В это время Шаляпину было всего 25 лет!
Передовые деятели русской культуры и искусства сразу подняли на щит юного артиста, признав его как ярчайшего новатора в области сценического реализма. Так же оценили певца и зрители, толпами рвавшиеся на шаляпинские выступления как в опере, так и в концертах.
«Ф. Шаляпин – лицо символическое; это удивительно целостный образ демократической России…» – писал А.М. Горький, ставший самым близким и дорогим для Шаляпина другом.
Столь же быстро нарастал и интерес прессы к певцу. Огромное количество статей и высказываний маститых авторов, множество интервью и различных заметок, его портреты в жизни и в ролях заполонили газеты и журналы.
Но не дремали и реакционные круги, «желтые», бульварные газетенки, частенько раздувавшие нелепые басни, всякого рода сплетни и небылицы о певце. На самом деле ряд так называемых «скандалов» Шаляпина обычно были вызваны неприятием им трактовок той или иной оперы или партии, отдельных дирижеров и исполнителей.
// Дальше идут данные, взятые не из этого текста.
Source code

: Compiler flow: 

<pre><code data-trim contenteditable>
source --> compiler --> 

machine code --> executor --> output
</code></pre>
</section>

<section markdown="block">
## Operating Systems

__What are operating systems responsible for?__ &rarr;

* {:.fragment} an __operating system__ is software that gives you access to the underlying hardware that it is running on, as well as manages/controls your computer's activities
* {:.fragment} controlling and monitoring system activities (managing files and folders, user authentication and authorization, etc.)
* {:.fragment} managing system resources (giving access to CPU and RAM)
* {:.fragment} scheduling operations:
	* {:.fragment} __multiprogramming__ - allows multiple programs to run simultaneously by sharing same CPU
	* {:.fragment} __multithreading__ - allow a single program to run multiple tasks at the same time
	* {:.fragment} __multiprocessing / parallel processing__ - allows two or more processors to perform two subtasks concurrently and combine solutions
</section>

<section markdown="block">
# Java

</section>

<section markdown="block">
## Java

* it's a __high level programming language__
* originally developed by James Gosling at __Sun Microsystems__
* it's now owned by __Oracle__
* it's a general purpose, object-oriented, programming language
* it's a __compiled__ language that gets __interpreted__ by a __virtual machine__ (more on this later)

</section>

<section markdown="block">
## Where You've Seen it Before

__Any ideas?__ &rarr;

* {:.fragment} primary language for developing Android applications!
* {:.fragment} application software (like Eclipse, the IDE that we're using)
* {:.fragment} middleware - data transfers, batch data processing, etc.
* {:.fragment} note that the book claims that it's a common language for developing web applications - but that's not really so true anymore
Возможно, подобные обстоятельства сыграли определенную роль в том, что по инициативе Горького летом 1916 года, уединившись в Форосе (Крым) и пригласив с собою стенографистку, оба друга начали работу над автобиографией Шаляпина. Просто и правдиво, без каких-либо прикрас артист вспоминал о своем бедном, даже нищем детстве, раннем увлечении искусством, первых шагах на сцене, работе в театрах, а Горький редактировал запись, может быть, не очень стройного рассказа Шаляпина, внося некоторую толику и от себя. Так родились «Страницы из моей жизни».
В результате уже в 1917 году в журнале «Летопись» (№ 1 – 12) была опубликована первая половина «Страниц», включая встречи Шаляпина со Стасовым.
Поначалу родилась мысль дать от имени артиста небольшое предисловие к его «Страницам», но по каким-то соображениям оно не вошло в книгу. И текст предполагавшегося предисловия спустя много лет был опубликован в начале комментария к первому тому двухтомника «Ф.И. Шаляпин» (1957 г.).
Однако ныне составитель счел уместным дать это предисловие, как и предполагалось ранее, перед «Страницами из моей жизни».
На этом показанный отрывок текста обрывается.